Although I don't want to pay any more taxes than next guy, I find the argument that the sky will fall if VCs now have to pay ordinary income rates (adjusted down in fact) on "carried interest" vs. keeping the status quo of paying capital gains rates to be highly specious and unfortunately, predictably arrogant.  Though the opportunity to engage David was there, I decided to hold back -- I'd much rather debate people I'm friends with than people I just met.. it's more sporting!

It would appear that thus far, this is a far more passionate issue on the left coast but I've heard a lot of gnashing of teeth here too!  During our panel, it was certainly reinforced by the hyperbolic statements from Blumberg virtually predicting that the entire innovation infrastructure will risk collapse if the VCs have to pay ordinary income rates on the 'carry'.  Unfortunately AlwaysOn has not posted the video so I'm depending on my feeble memory to support that claim, but frankly I was taken aback.  When they post the video, I'll update this post.
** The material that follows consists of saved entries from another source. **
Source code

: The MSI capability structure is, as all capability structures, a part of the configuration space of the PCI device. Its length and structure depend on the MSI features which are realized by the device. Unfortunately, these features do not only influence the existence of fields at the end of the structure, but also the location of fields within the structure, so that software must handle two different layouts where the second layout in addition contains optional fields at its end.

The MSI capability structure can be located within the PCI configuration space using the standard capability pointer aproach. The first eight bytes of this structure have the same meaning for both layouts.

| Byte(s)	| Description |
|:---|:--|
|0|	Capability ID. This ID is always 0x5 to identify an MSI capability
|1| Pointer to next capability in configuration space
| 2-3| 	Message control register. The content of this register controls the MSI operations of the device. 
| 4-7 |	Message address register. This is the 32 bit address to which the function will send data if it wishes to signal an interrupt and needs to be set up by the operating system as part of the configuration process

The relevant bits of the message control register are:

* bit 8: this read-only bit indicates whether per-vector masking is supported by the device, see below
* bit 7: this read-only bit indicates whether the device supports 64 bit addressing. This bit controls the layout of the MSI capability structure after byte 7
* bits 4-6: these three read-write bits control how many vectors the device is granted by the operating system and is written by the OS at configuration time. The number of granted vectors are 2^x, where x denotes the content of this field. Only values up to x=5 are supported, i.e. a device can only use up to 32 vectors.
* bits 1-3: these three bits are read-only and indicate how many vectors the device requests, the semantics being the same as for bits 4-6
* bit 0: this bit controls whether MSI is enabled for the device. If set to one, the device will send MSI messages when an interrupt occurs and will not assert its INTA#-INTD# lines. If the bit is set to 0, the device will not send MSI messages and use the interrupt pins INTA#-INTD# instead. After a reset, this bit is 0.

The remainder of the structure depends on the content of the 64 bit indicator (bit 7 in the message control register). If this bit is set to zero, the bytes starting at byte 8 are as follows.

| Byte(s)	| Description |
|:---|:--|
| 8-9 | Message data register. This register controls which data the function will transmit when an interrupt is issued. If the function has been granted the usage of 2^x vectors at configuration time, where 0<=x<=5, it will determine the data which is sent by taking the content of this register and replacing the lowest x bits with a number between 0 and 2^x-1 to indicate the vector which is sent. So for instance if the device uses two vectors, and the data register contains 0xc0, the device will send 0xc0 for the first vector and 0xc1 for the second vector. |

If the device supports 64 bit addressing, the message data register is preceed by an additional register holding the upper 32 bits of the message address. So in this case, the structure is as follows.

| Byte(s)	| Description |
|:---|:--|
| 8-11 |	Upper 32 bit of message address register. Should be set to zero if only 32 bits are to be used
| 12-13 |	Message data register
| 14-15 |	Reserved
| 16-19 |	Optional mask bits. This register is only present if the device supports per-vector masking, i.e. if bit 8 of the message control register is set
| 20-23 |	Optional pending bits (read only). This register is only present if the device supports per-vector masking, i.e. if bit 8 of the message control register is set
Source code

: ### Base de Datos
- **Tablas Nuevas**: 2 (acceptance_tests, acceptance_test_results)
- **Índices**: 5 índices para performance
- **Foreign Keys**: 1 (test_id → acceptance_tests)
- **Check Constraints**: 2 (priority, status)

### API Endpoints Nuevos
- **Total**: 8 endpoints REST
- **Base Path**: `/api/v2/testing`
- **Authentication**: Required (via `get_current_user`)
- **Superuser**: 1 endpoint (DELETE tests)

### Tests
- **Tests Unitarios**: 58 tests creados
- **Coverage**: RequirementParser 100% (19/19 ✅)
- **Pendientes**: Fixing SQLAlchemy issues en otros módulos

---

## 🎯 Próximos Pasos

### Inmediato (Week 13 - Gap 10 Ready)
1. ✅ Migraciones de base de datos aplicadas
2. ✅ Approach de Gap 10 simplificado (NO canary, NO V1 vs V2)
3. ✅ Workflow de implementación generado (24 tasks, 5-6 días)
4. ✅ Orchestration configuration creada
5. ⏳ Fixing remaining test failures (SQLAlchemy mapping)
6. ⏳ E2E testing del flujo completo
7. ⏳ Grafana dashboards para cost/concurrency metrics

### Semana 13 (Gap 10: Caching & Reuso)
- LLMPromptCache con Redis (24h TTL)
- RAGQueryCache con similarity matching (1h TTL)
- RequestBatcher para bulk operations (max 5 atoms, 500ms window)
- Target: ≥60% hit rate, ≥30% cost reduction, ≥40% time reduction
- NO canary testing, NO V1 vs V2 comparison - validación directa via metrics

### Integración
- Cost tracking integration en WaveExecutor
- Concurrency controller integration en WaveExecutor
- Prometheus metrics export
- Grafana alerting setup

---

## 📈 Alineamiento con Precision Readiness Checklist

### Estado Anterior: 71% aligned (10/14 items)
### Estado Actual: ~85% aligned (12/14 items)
What really stuck in my craw is the ludicrous suggestion that the VCs are the guys taking the risk and therefore they need to be treated 'special' for it.  They're vociferously arguing that the VC partners 20% share of the 'excess returns' after fund capital is paid back (the 'carry') should continue to be treated as capital gains for tax purposes, at a dramatically lower tax rate compared to the FinReg proposal to treat it as ordinary income.  

Huh? For starters, VC's are NOT investing their money, or if they are it's a very small percentage of the fund size that WILL be treated as capital gains on their K-1's. Instead, they're investing OPM.. other peoples money!  So help me out with that 'investment risk' argument -- it's their investors that are taking the investment risk, not the VC fund managers.

What these fund  managers get as 'carry'  is what's called a 'BONUS' everywhere else -- if they do well they get paid for doing well! Bonuses for the 'little people' are ALWAYS treated as ordinary income not capital gains.  So the VC's comp plan isn't really much different from other industries.  They derive their salaries from the 2% fee income on committed capital, and the 'carry' is their performance bonus.  It's ordinary 'fee' income and that's not capital gains. If the argument is that their bonus is at risk, I'll be glad to introduce them to every other executive with a comp plan and who pay ordinary income rates on that bonus.  A bonus is a bonus... it's that simple.

If we really wanted to support innovation, then the management teams of the VC portfolio companies should be the folks taxed at preferential rates for exceeding their performance, not the VC's. These entrepreneurs are they guys and gals that took the REAL risk, yet they have to pay ordinary income rates on bonuses just like the rest of the working stiffs in this country.  Unfortunately, the VC argument implies that they've done more to make that innovation happen, a conclusion that's not only incorrect, but indicative of the chutzpah that still pervades an industry that needs (and is getting!) a serious injection of reality.  Ironically, it's a moot point anyway today - the industry as a whole hasn't experienced 'carry' income in ten years!  But I share their optimism about the future!

To be clear, I'm highly supportive of capital gains treatment for real investment gains (and losses).. the money kind, not the time kind!  The VC Fund's INVESTORS are entitled to pay capital gains rates because they INVESTED their money for the long term and took the investment risk, but the logic of claiming that a 'carry bonus' is somehow tied to investment risk of the VC partners defies logic.  And I should state that many VC's agree with my line of thinking here.  Even Union Square's Uber-VC Fred Wilson is in disbelief that his colleagues can actually look at themselves in the mirror after making these arguments.  He argues that if this causes VC partners to INVEST more of their own money, maybe they'll provide better governance and commitment than they do currently investing other peoples money -- but he concludes that 'carry' is nothing more than fee income.


So my VC friends... Despite the fact that I know, respect and appreciate what you do, I think it's time to pay your fair share, to stop the whining and to quit the 'Zombie lies' about how you're taking the risk and innovation is doomed if you have to pay more taxes.  It's getting increasingly pathetic and I know you can do better.  It was a loophole and now it's closing.. live with it.. and let's get on with re-building this economy.